> **RECORDS PROVIDED**:
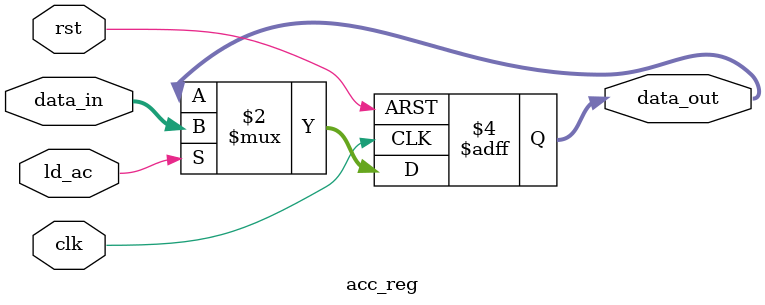
<source format=v>
`timescale 1ns / 1ps


module acc_reg(
    input clk,
    input rst,
    input ld_ac,
    input [7:0] data_in,
    output reg [7:0] data_out
);
    always @(posedge clk or posedge rst) begin
        if (rst)
            data_out <= 8'b0;
        else if (ld_ac)
            data_out <= data_in;
    end
endmodule

</source>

> **PROBLEM TO SOLVE**:
Repeat all the records exactly, images excluded.

> **ANSWER SECTION**:
<source format=v>
`timescale 1ns / 1ps


module acc_reg(
    input clk,
    input rst,
    input ld_ac,
    input [7:0] data_in,
    output reg [7:0] data_out
);
    always @(posedge clk or posedge rst) begin
        if (rst)
            data_out <= 8'b0;
        else if (ld_ac)
            data_out <= data_in;
    end
endmodule

</source>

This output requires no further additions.